> **REQUEST**
Could you print every record exactly as it stands?

> **DATA LISTING**
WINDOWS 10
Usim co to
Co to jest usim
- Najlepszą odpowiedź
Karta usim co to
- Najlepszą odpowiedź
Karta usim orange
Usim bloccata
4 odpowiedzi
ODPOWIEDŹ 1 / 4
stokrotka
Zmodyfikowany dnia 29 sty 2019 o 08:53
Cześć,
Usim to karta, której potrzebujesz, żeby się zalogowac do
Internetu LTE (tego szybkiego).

> **SOLUTION**
WINDOWS 10
Usim co to
Co to jest usim
- Najlepszą odpowiedź
Karta usim co to
- Najlepszą odpowiedź
Karta usim orange
Usim bloccata
4 odpowiedzi
ODPOWIEDŹ 1 / 4
stokrotka
Zmodyfikowany dnia 29 sty 2019 o 08:53
Cześć,
Usim to karta, której potrzebujesz, żeby się zalogowac do
Internetu LTE (tego szybkiego).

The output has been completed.